All diese Erfahrungen und vor allem die Zeit in Kenia wollte Barbara Hansen aufschreiben. Schon als Kind führte sie gerne Brieffreundschaften. Später studierte sie Literaturwissenschaften. Anschließend begann sie als Deutsch- und Religionslehrerin zu arbeiten und unterrichtet derzeit an der FOS/BOS in Wasserburg. 2013 startete sie dann zum ersten Mal den Versuch, ihre Erlebnisse in Worte zu fassen. „Damals schaffte ich jedoch nur 20 Seiten“, erinnert sich Barbara Hansen. 2023 nahm sich die Lehrerin eine berufliche Auszeit. Innerhalb von vier Monaten habe ich dann alles aufgeschrieben“, so Barbara Hansen.
Noah auf Instagram zum Star geworden
Als ihr Sohn Noah 2024 aus einem Jux heraus als „Schwarze Perle Bayerns“ zu einem Instagram-Star wurde und das öffentliche Interesse an seiner Adoptionsgeschichte wuchs, entschied sich Barbara Hansen dazu, ihren gesellschaftskritischen Roman zu veröffentlichen. „Autumn’s spring. Ein Herbst voller Frühling“ handelt von der Kluft zwischen Weiß und Schwarz sowie Arm und Reich und der Liebe einer „Herzensmama“, wie Adoptionsmütter auch genannt werden. Immer wieder lässt Barbara Hansen laut eigenen Angaben ihre Erlebnisse miteinfließen, ohne dabei zu autobiografisch zu werden. „Das Buch spielt zum Beispiel im Jahr 2008, weil in der Geschichte auch der damalige Bürgerkrieg eine Rolle spielt. Unsere Kinder haben wir jedoch schon 2005 adoptiert“, erklärt die Edlingerin.

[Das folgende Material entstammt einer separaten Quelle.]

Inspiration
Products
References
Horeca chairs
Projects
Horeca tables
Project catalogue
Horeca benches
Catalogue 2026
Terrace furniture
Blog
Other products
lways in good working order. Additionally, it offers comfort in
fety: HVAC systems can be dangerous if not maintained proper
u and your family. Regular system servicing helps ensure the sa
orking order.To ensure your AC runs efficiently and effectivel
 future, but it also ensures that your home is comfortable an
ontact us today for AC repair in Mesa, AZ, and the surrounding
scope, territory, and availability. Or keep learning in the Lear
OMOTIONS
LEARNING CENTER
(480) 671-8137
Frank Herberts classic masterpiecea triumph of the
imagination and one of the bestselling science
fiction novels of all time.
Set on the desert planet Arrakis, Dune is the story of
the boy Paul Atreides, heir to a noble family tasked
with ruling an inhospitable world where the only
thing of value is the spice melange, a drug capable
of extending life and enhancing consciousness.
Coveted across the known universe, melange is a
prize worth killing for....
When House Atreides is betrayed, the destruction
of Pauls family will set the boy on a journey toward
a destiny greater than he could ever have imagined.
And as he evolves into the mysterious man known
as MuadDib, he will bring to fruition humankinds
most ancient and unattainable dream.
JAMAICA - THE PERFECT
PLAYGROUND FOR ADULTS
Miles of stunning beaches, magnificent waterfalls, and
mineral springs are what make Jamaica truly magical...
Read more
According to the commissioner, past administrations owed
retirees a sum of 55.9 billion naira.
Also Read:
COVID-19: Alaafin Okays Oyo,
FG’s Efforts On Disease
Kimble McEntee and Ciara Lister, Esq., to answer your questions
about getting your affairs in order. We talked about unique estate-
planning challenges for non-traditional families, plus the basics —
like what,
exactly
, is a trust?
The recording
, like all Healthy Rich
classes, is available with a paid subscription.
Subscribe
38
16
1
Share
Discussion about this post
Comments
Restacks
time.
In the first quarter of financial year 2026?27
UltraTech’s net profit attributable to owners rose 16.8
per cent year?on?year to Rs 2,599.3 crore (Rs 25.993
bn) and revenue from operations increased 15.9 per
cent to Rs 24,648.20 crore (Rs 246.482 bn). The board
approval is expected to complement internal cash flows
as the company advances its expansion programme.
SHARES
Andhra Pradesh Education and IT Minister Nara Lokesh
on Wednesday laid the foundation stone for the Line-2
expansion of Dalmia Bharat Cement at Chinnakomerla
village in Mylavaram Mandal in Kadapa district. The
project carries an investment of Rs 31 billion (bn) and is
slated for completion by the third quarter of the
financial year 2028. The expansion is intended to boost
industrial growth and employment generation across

Mit ihrer Geschichte will Barbara Hansen Einblicke in das Leben in Kenia geben. In Zeiten von Trump'scher Manier alias „America First“ und der Streichung von Geldern für Entwicklungshilfen will die 50-Jährige den Fokus darauf setzen, dass alle auf einer Welt leben, betont die Edlingerin. Dass die Bereitschaft für ausländische Projekte zu spenden schwinde, würden die Hansens auch beim Verein „Hand in Hand für Kenia“ spüren. Der Verein wurde im August 2005, nach dem Aufenthalt von Barbara Hansen in Kenia, gegründet und setzt sich seitdem für die gemeinnützigen Projekte der Kinder- und Jugendhilfe in Kenia ein, heißt es auf der Website des Vereins.